§ EXERCISE BRIEF
The required output is the lines below from the line containing "X75203Y-55670D01*" to the line containing "X75014Y-53895D01*", inclusive, retyped exactly. No other lines belong in it.

(EXTRACTED ENTRIES)

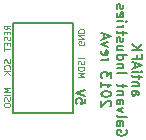
<source format=gbo>
G04 (created by PCBNEW (2013-mar-13)-testing) date Tue 26 Mar 2013 09:26:07 PM EDT*
%MOIN*%
G04 Gerber Fmt 3.4, Leading zero omitted, Abs format*
%FSLAX34Y34*%
G01*
G70*
G90*
G04 APERTURE LIST*
%ADD10C,0.006*%
%ADD11C,0.005*%
%ADD12C,0.004*%
%ADD13C,0.008*%
G04 APERTURE END LIST*
G54D10*
G54D11*
X75526Y-56739D02*
X75699Y-56739D01*
X75730Y-56754D01*
X75746Y-56786D01*
X75746Y-56849D01*
X75730Y-56880D01*
X75542Y-56739D02*
X75526Y-56770D01*
X75526Y-56849D01*
X75542Y-56880D01*
X75573Y-56896D01*
X75605Y-56896D01*
X75636Y-56880D01*
X75652Y-56849D01*
X75652Y-56770D01*
X75667Y-56739D01*
X75746Y-56582D02*
X75526Y-56582D01*
X75715Y-56582D02*
X75730Y-56566D01*
X75746Y-56535D01*
X75746Y-56487D01*
X75730Y-56456D01*
X75699Y-56440D01*
X75526Y-56440D01*
X75746Y-56330D02*
X75746Y-56205D01*
X75856Y-56283D02*
X75573Y-56283D01*
X75542Y-56267D01*
X75526Y-56236D01*
X75526Y-56205D01*
X75526Y-56095D02*
X75746Y-56095D01*
X75856Y-56095D02*
X75840Y-56110D01*
X75825Y-56095D01*
X75840Y-56079D01*
X75856Y-56095D01*
X75825Y-56095D01*
X75620Y-55953D02*
X75620Y-55796D01*
X75526Y-55985D02*
X75856Y-55875D01*
X75526Y-55765D01*
X75699Y-55545D02*
X75699Y-55655D01*
X75526Y-55655D02*
X75856Y-55655D01*
X75856Y-55497D01*
X75526Y-55372D02*
X75856Y-55372D01*
X75526Y-55183D02*
X75715Y-55325D01*
X75856Y-55183D02*
X75667Y-55372D01*
X75328Y-58043D02*
X75344Y-58074D01*
X75344Y-58122D01*
X75328Y-58169D01*
X75297Y-58200D01*
X75265Y-58216D01*
X75203Y-58232D01*
X75155Y-58232D01*
X75093Y-58216D01*
X75061Y-58200D01*
X75030Y-58169D01*
X75014Y-58122D01*
X75014Y-58090D01*
X75030Y-58043D01*
X75045Y-58027D01*
X75155Y-58027D01*
X75155Y-58090D01*
X75014Y-57744D02*
X75187Y-57744D01*
X75218Y-57760D01*
X75234Y-57792D01*
X75234Y-57854D01*
X75218Y-57886D01*
X75030Y-57744D02*
X75014Y-57776D01*
X75014Y-57854D01*
X75030Y-57886D01*
X75061Y-57902D01*
X75093Y-57902D01*
X75124Y-57886D01*
X75140Y-57854D01*
X75140Y-57776D01*
X75155Y-57744D01*
X75014Y-57540D02*
X75030Y-57572D01*
X75061Y-57587D01*
X75344Y-57587D01*
X75234Y-57446D02*
X75014Y-57367D01*
X75234Y-57289D01*
X75014Y-57022D02*
X75187Y-57022D01*
X75218Y-57037D01*
X75234Y-57069D01*
X75234Y-57132D01*
X75218Y-57163D01*
X75030Y-57022D02*
X75014Y-57053D01*
X75014Y-57132D01*
X75030Y-57163D01*
X75061Y-57179D01*
X75093Y-57179D01*
X75124Y-57163D01*
X75140Y-57132D01*
X75140Y-57053D01*
X75155Y-57022D01*
X75234Y-56865D02*
X75014Y-56865D01*
X75203Y-56865D02*
X75218Y-56849D01*
X75234Y-56817D01*
X75234Y-56770D01*
X75218Y-56739D01*
X75187Y-56723D01*
X75014Y-56723D01*
X75234Y-56613D02*
X75234Y-56487D01*
X75344Y-56566D02*
X75061Y-56566D01*
X75030Y-56550D01*
X75014Y-56519D01*
X75014Y-56487D01*
X75014Y-56126D02*
X75344Y-56126D01*
X75234Y-55969D02*
X75014Y-55969D01*
X75203Y-55969D02*
X75218Y-55953D01*
X75234Y-55922D01*
X75234Y-55875D01*
X75218Y-55843D01*
X75187Y-55827D01*
X75014Y-55827D01*
X75014Y-55529D02*
X75344Y-55529D01*
X75030Y-55529D02*
X75014Y-55560D01*
X75014Y-55623D01*
X75030Y-55655D01*
X75045Y-55670D01*
X75077Y-55686D01*
X75171Y-55686D01*
X75203Y-55670D01*
X75218Y-55655D01*
X75234Y-55623D01*
X75234Y-55560D01*
X75218Y-55529D01*
X75234Y-55230D02*
X75014Y-55230D01*
X75234Y-55372D02*
X75061Y-55372D01*
X75030Y-55356D01*
X75014Y-55325D01*
X75014Y-55277D01*
X75030Y-55246D01*
X75045Y-55230D01*
X75030Y-55089D02*
X75014Y-55057D01*
X75014Y-54995D01*
X75030Y-54963D01*
X75061Y-54947D01*
X75077Y-54947D01*
X75108Y-54963D01*
X75124Y-54995D01*
X75124Y-55042D01*
X75140Y-55073D01*
X75171Y-55089D01*
X75187Y-55089D01*
X75218Y-55073D01*
X75234Y-55042D01*
X75234Y-54995D01*
X75218Y-54963D01*
X75234Y-54853D02*
X75234Y-54727D01*
X75344Y-54806D02*
X75061Y-54806D01*
X75030Y-54790D01*
X75014Y-54759D01*
X75014Y-54727D01*
X75014Y-54617D02*
X75234Y-54617D01*
X75171Y-54617D02*
X75203Y-54602D01*
X75218Y-54586D01*
X75234Y-54555D01*
X75234Y-54523D01*
X75014Y-54413D02*
X75234Y-54413D01*
X75344Y-54413D02*
X75328Y-54429D01*
X75313Y-54413D01*
X75328Y-54397D01*
X75344Y-54413D01*
X75313Y-54413D01*
X75030Y-54130D02*
X75014Y-54162D01*
X75014Y-54225D01*
X75030Y-54256D01*
X75061Y-54272D01*
X75187Y-54272D01*
X75218Y-54256D01*
X75234Y-54225D01*
X75234Y-54162D01*
X75218Y-54130D01*
X75187Y-54115D01*
X75155Y-54115D01*
X75124Y-54272D01*
X75030Y-53989D02*
X75014Y-53957D01*
X75014Y-53895D01*
X75030Y-53863D01*
X75061Y-53847D01*
X75077Y-53847D01*
X75108Y-53863D01*
X75124Y-53895D01*
X75124Y-53942D01*
X75140Y-53973D01*
X75171Y-53989D01*
X75187Y-53989D01*
X75218Y-53973D01*
X75234Y-53942D01*
X75234Y-53895D01*
X75218Y-53863D01*
X74801Y-57242D02*
X74816Y-57226D01*
X74832Y-57195D01*
X74832Y-57116D01*
X74816Y-57085D01*
X74801Y-57069D01*
X74769Y-57053D01*
X74738Y-57053D01*
X74691Y-57069D01*
X74502Y-57257D01*
X74502Y-57053D01*
X74832Y-56849D02*
X74832Y-56817D01*
X74816Y-56786D01*
X74801Y-56770D01*
X74769Y-56755D01*
X74706Y-56739D01*
X74628Y-56739D01*
X74565Y-56755D01*
X74533Y-56770D01*
X74518Y-56786D01*
X74502Y-56817D01*
X74502Y-56849D01*
X74518Y-56880D01*
X74533Y-56896D01*
X74565Y-56912D01*
X74628Y-56927D01*
X74706Y-56927D01*
X74769Y-56912D01*
X74801Y-56896D01*
X74816Y-56880D01*
X74832Y-56849D01*
X74502Y-56425D02*
X74502Y-56613D01*
X74502Y-56519D02*
X74832Y-56519D01*
X74785Y-56550D01*
X74753Y-56582D01*
X74738Y-56613D01*
X74832Y-56315D02*
X74832Y-56110D01*
X74706Y-56220D01*
X74706Y-56173D01*
X74691Y-56142D01*
X74675Y-56126D01*
X74643Y-56110D01*
X74565Y-56110D01*
X74533Y-56126D01*
X74518Y-56142D01*
X74502Y-56173D01*
X74502Y-56267D01*
X74518Y-56299D01*
X74533Y-56315D01*
X74502Y-55717D02*
X74722Y-55717D01*
X74659Y-55717D02*
X74691Y-55702D01*
X74706Y-55686D01*
X74722Y-55654D01*
X74722Y-55623D01*
X74518Y-55387D02*
X74502Y-55419D01*
X74502Y-55482D01*
X74518Y-55513D01*
X74549Y-55529D01*
X74675Y-55529D01*
X74706Y-55513D01*
X74722Y-55482D01*
X74722Y-55419D01*
X74706Y-55387D01*
X74675Y-55372D01*
X74643Y-55372D01*
X74612Y-55529D01*
X74722Y-55262D02*
X74502Y-55183D01*
X74722Y-55104D01*
X74596Y-54994D02*
X74596Y-54837D01*
X74502Y-55026D02*
X74832Y-54916D01*
X74502Y-54806D01*
G54D12*
X71460Y-54669D02*
X71365Y-54602D01*
X71460Y-54555D02*
X71260Y-54555D01*
X71260Y-54631D01*
X71270Y-54650D01*
X71280Y-54660D01*
X71299Y-54669D01*
X71327Y-54669D01*
X71346Y-54660D01*
X71356Y-54650D01*
X71365Y-54631D01*
X71365Y-54555D01*
X71356Y-54755D02*
X71356Y-54821D01*
X71460Y-54850D02*
X71460Y-54755D01*
X71260Y-54755D01*
X71260Y-54850D01*
X71451Y-54926D02*
X71460Y-54955D01*
X71460Y-55002D01*
X71451Y-55021D01*
X71441Y-55031D01*
X71422Y-55040D01*
X71403Y-55040D01*
X71384Y-55031D01*
X71375Y-55021D01*
X71365Y-55002D01*
X71356Y-54964D01*
X71346Y-54945D01*
X71337Y-54936D01*
X71318Y-54926D01*
X71299Y-54926D01*
X71280Y-54936D01*
X71270Y-54945D01*
X71260Y-54964D01*
X71260Y-55012D01*
X71270Y-55040D01*
X71356Y-55126D02*
X71356Y-55193D01*
X71460Y-55221D02*
X71460Y-55126D01*
X71260Y-55126D01*
X71260Y-55221D01*
X71260Y-55279D02*
X71260Y-55393D01*
X71460Y-55336D02*
X71260Y-55336D01*
X71451Y-55682D02*
X71460Y-55711D01*
X71460Y-55759D01*
X71451Y-55778D01*
X71441Y-55787D01*
X71422Y-55797D01*
X71403Y-55797D01*
X71384Y-55787D01*
X71375Y-55778D01*
X71365Y-55759D01*
X71356Y-55720D01*
X71346Y-55701D01*
X71337Y-55692D01*
X71318Y-55682D01*
X71299Y-55682D01*
X71280Y-55692D01*
X71270Y-55701D01*
X71260Y-55720D01*
X71260Y-55768D01*
X71270Y-55797D01*
X71441Y-55997D02*
X71451Y-55987D01*
X71460Y-55959D01*
X71460Y-55940D01*
X71451Y-55911D01*
X71432Y-55892D01*
X71413Y-55882D01*
X71375Y-55873D01*
X71346Y-55873D01*
X71308Y-55882D01*
X71289Y-55892D01*
X71270Y-55911D01*
X71260Y-55940D01*
X71260Y-55959D01*
X71270Y-55987D01*
X71280Y-55997D01*
X71460Y-56082D02*
X71260Y-56082D01*
X71460Y-56197D02*
X71346Y-56111D01*
X71260Y-56197D02*
X71375Y-56082D01*
X71460Y-56625D02*
X71260Y-56625D01*
X71403Y-56692D01*
X71260Y-56759D01*
X71460Y-56759D01*
X71460Y-56854D02*
X71260Y-56854D01*
X71451Y-56940D02*
X71460Y-56968D01*
X71460Y-57016D01*
X71451Y-57035D01*
X71441Y-57044D01*
X71422Y-57054D01*
X71403Y-57054D01*
X71384Y-57044D01*
X71375Y-57035D01*
X71365Y-57016D01*
X71356Y-56978D01*
X71346Y-56959D01*
X71337Y-56949D01*
X71318Y-56940D01*
X71299Y-56940D01*
X71280Y-56949D01*
X71270Y-56959D01*
X71260Y-56978D01*
X71260Y-57025D01*
X71270Y-57054D01*
X71260Y-57178D02*
X71260Y-57216D01*
X71270Y-57235D01*
X71289Y-57254D01*
X71327Y-57263D01*
X71394Y-57263D01*
X71432Y-57254D01*
X71451Y-57235D01*
X71460Y-57216D01*
X71460Y-57178D01*
X71451Y-57159D01*
X71432Y-57140D01*
X71394Y-57130D01*
X71327Y-57130D01*
X71289Y-57140D01*
X71270Y-57159D01*
X71260Y-57178D01*
X73929Y-55092D02*
X73939Y-55111D01*
X73939Y-55140D01*
X73929Y-55168D01*
X73910Y-55187D01*
X73891Y-55197D01*
X73853Y-55206D01*
X73824Y-55206D01*
X73786Y-55197D01*
X73767Y-55187D01*
X73748Y-55168D01*
X73739Y-55140D01*
X73739Y-55120D01*
X73748Y-55092D01*
X73758Y-55082D01*
X73824Y-55082D01*
X73824Y-55120D01*
X73739Y-54997D02*
X73939Y-54997D01*
X73739Y-54882D01*
X73939Y-54882D01*
X73739Y-54787D02*
X73939Y-54787D01*
X73939Y-54740D01*
X73929Y-54711D01*
X73910Y-54692D01*
X73891Y-54682D01*
X73853Y-54673D01*
X73824Y-54673D01*
X73786Y-54682D01*
X73767Y-54692D01*
X73748Y-54711D01*
X73739Y-54740D01*
X73739Y-54787D01*
X73719Y-56274D02*
X73919Y-56274D01*
X73776Y-56207D01*
X73919Y-56140D01*
X73719Y-56140D01*
X73919Y-56007D02*
X73919Y-55969D01*
X73909Y-55950D01*
X73890Y-55931D01*
X73852Y-55921D01*
X73785Y-55921D01*
X73747Y-55931D01*
X73728Y-55950D01*
X73719Y-55969D01*
X73719Y-56007D01*
X73728Y-56026D01*
X73747Y-56045D01*
X73785Y-56055D01*
X73852Y-56055D01*
X73890Y-56045D01*
X73909Y-56026D01*
X73919Y-56007D01*
X73728Y-55845D02*
X73719Y-55817D01*
X73719Y-55769D01*
X73728Y-55750D01*
X73738Y-55740D01*
X73757Y-55731D01*
X73776Y-55731D01*
X73795Y-55740D01*
X73804Y-55750D01*
X73814Y-55769D01*
X73823Y-55807D01*
X73833Y-55826D01*
X73842Y-55836D01*
X73861Y-55845D01*
X73880Y-55845D01*
X73900Y-55836D01*
X73909Y-55826D01*
X73919Y-55807D01*
X73919Y-55760D01*
X73909Y-55731D01*
X73719Y-55645D02*
X73919Y-55645D01*
G54D11*
X73958Y-56997D02*
X73958Y-57139D01*
X73815Y-57154D01*
X73830Y-57139D01*
X73844Y-57111D01*
X73844Y-57039D01*
X73830Y-57011D01*
X73815Y-56997D01*
X73787Y-56982D01*
X73715Y-56982D01*
X73687Y-56997D01*
X73672Y-57011D01*
X73658Y-57039D01*
X73658Y-57111D01*
X73672Y-57139D01*
X73687Y-57154D01*
X73958Y-56897D02*
X73658Y-56797D01*
X73958Y-56697D01*
G54D13*
X71560Y-54480D02*
X71560Y-57480D01*
X73560Y-57480D02*
X73560Y-54480D01*
X73560Y-54480D02*
X71560Y-54480D01*
X71560Y-57480D02*
X73560Y-57480D01*
M02*

</source>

(End EXTRACTED ENTRIES)

§ SOLUTION FOR THIS EXERCISE
X75203Y-55670D01*
X75218Y-55655D01*
X75234Y-55623D01*
X75234Y-55560D01*
X75218Y-55529D01*
X75234Y-55230D02*
X75014Y-55230D01*
X75234Y-55372D02*
X75061Y-55372D01*
X75030Y-55356D01*
X75014Y-55325D01*
X75014Y-55277D01*
X75030Y-55246D01*
X75045Y-55230D01*
X75030Y-55089D02*
X75014Y-55057D01*
X75014Y-54995D01*
X75030Y-54963D01*
X75061Y-54947D01*
X75077Y-54947D01*
X75108Y-54963D01*
X75124Y-54995D01*
X75124Y-55042D01*
X75140Y-55073D01*
X75171Y-55089D01*
X75187Y-55089D01*
X75218Y-55073D01*
X75234Y-55042D01*
X75234Y-54995D01*
X75218Y-54963D01*
X75234Y-54853D02*
X75234Y-54727D01*
X75344Y-54806D02*
X75061Y-54806D01*
X75030Y-54790D01*
X75014Y-54759D01*
X75014Y-54727D01*
X75014Y-54617D02*
X75234Y-54617D01*
X75171Y-54617D02*
X75203Y-54602D01*
X75218Y-54586D01*
X75234Y-54555D01*
X75234Y-54523D01*
X75014Y-54413D02*
X75234Y-54413D01*
X75344Y-54413D02*
X75328Y-54429D01*
X75313Y-54413D01*
X75328Y-54397D01*
X75344Y-54413D01*
X75313Y-54413D01*
X75030Y-54130D02*
X75014Y-54162D01*
X75014Y-54225D01*
X75030Y-54256D01*
X75061Y-54272D01*
X75187Y-54272D01*
X75218Y-54256D01*
X75234Y-54225D01*
X75234Y-54162D01*
X75218Y-54130D01*
X75187Y-54115D01*
X75155Y-54115D01*
X75124Y-54272D01*
X75030Y-53989D02*
X75014Y-53957D01*
X75014Y-53895D01*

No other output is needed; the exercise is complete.